Holiday Pops, a Boston Christmastime tradition, is celebrating its 50th anniversary this year. Shows begin at Symphony Hall on Dec. 1 and run through Christmas Eve.

Keith Lockhart, who has been the Boston Pops Esplanade Orchestra's conductor since 1995, spoke to Boston Public Radio about how the concerts bring Bostonians together for the holidays.

"A lot of people come in, and they get settled with their families, and they're already ordering plates of Christmas cookies and bottles of champagne and that sort of thing," he said. "This is one of the things that makes these concerts special is that they really are a social event for people."

Boston-born conductor Arthur Fiedler introduced the city to what was originally a three-concert series called "A Pops Christmas Party" in 1973. Since then, 16 different choirs and choruses, 27 different conductors, and over 200 narrators have been a part of the beloved tradition. (This year, on Dec. 18, Boston Public Radio's hosts Jim Braude and Margery Eagan will take over as narrators and read Clement Clarke Moore's 1823 poem "A Visit from St.

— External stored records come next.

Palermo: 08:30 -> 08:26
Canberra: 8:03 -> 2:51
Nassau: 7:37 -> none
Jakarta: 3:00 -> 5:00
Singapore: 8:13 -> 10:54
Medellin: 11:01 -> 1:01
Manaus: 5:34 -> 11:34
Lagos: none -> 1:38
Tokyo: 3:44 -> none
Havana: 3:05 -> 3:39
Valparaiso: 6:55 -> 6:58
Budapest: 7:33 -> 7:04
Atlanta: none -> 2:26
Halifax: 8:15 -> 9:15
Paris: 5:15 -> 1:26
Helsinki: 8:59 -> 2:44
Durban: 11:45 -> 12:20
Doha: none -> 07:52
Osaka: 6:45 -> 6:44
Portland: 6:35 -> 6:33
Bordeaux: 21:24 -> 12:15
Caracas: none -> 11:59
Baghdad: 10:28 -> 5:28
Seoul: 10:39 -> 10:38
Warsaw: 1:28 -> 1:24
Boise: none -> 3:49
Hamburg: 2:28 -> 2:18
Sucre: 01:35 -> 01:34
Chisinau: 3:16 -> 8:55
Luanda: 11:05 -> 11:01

Nicholas.")

For the 50th anniversary shows, the Boston Pops will be performing with Tanglewood Festival Chorus led by James Burton, performing Christmas classics like "'Twas the Night Before Christmas," "The Twelve Days of Christmas" and "Sleigh Ride." And far from the inaugural year with just three concerts, Lockhart explained that this December will be jam-packed with performances.

"[O]n most of the weekends, we do three performances a day," he said. "And what's weird, even stranger is that sometimes that's two performances in Symphony Hall and one in stores."

In addition to matinees geared toward children, there will be a sensory-friendly concert on Saturday, Dec. 2. Lockhart explained this type of concert was designed for people across the autism spectrum. The sold-out show will be reduced to an hour in length, with quieter volume levels and less light in addition to amenities offered like a quiet room and noise-canceling headphones.

Lockhart hopes that the Pops concerts will leave audience members more content than when they got to their seats.

"I hope people are transported for 2 hours to their happy place, wherever their happy place is, and they come out with a better feeling about themselves and the world around them," he said.

The Holiday Pops performances will be from Dec. 1 through Christmas Eve at Symphony Hall. There will also be performances in Worcester, Massachusetts, on Dec. 2; Storrs, Connecticut, on Dec. 8; Manchester, New Hampshire, on Dec. 10; Providence, Rhode Island, on Dec. 16; and Lowell, Massachuestts, on Dec. 17.